• _Input for this task_:
★ ★ ★ ★ ★

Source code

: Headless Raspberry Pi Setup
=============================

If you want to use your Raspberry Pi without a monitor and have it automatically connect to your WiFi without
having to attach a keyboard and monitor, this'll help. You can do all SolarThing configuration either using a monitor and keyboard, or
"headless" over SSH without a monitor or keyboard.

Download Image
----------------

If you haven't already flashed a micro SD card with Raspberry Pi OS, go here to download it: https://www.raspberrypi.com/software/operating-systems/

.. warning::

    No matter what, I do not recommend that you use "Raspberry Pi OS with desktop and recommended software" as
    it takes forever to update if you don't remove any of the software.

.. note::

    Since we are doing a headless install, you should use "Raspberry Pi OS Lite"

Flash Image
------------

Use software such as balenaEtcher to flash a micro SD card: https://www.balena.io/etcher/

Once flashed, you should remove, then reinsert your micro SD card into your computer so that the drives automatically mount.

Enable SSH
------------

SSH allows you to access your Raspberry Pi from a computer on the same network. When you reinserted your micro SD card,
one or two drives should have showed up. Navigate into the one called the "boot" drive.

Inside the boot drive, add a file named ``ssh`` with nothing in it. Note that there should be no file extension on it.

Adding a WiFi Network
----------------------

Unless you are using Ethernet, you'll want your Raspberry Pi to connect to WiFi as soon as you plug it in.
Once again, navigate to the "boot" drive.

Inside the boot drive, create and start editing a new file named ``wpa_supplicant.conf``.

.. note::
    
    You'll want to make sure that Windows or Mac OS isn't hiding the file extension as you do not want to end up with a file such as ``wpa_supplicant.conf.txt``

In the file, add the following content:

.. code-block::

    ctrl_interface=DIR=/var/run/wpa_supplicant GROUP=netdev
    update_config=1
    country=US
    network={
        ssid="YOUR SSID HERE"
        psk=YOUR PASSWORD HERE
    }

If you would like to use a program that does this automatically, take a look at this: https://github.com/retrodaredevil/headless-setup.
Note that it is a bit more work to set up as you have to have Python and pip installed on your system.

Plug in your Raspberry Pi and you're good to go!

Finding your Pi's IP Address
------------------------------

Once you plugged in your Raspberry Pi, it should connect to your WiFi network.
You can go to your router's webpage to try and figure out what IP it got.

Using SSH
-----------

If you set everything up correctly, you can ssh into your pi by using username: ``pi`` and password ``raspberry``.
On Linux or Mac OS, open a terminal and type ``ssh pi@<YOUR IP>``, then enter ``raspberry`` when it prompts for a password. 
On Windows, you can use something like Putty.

★ ★ ★ ★ ★

• _Exercise requirements_: When you copy the data, keep every line word for word.

• _Task response_:
Source code

: Headless Raspberry Pi Setup
=============================

If you want to use your Raspberry Pi without a monitor and have it automatically connect to your WiFi without
having to attach a keyboard and monitor, this'll help. You can do all SolarThing configuration either using a monitor and keyboard, or
"headless" over SSH without a monitor or keyboard.

Download Image
----------------

If you haven't already flashed a micro SD card with Raspberry Pi OS, go here to download it: https://www.raspberrypi.com/software/operating-systems/

.. warning::

    No matter what, I do not recommend that you use "Raspberry Pi OS with desktop and recommended software" as
    it takes forever to update if you don't remove any of the software.

.. note::

    Since we are doing a headless install, you should use "Raspberry Pi OS Lite"

Flash Image
------------

Use software such as balenaEtcher to flash a micro SD card: https://www.balena.io/etcher/

Once flashed, you should remove, then reinsert your micro SD card into your computer so that the drives automatically mount.

Enable SSH
------------

SSH allows you to access your Raspberry Pi from a computer on the same network. When you reinserted your micro SD card,
one or two drives should have showed up. Navigate into the one called the "boot" drive.

Inside the boot drive, add a file named ``ssh`` with nothing in it. Note that there should be no file extension on it.

Adding a WiFi Network
----------------------

Unless you are using Ethernet, you'll want your Raspberry Pi to connect to WiFi as soon as you plug it in.
Once again, navigate to the "boot" drive.

Inside the boot drive, create and start editing a new file named ``wpa_supplicant.conf``.

.. note::
    
    You'll want to make sure that Windows or Mac OS isn't hiding the file extension as you do not want to end up with a file such as ``wpa_supplicant.conf.txt``

In the file, add the following content:

.. code-block::

    ctrl_interface=DIR=/var/run/wpa_supplicant GROUP=netdev
    update_config=1
    country=US
    network={
        ssid="YOUR SSID HERE"
        psk=YOUR PASSWORD HERE
    }

If you would like to use a program that does this automatically, take a look at this: https://github.com/retrodaredevil/headless-setup.
Note that it is a bit more work to set up as you have to have Python and pip installed on your system.

Plug in your Raspberry Pi and you're good to go!

Finding your Pi's IP Address
------------------------------

Once you plugged in your Raspberry Pi, it should connect to your WiFi network.
You can go to your router's webpage to try and figure out what IP it got.

Using SSH
-----------

If you set everything up correctly, you can ssh into your pi by using username: ``pi`` and password ``raspberry``.
On Linux or Mac OS, open a terminal and type ``ssh pi@<YOUR IP>``, then enter ``raspberry`` when it prompts for a password. 
On Windows, you can use something like Putty.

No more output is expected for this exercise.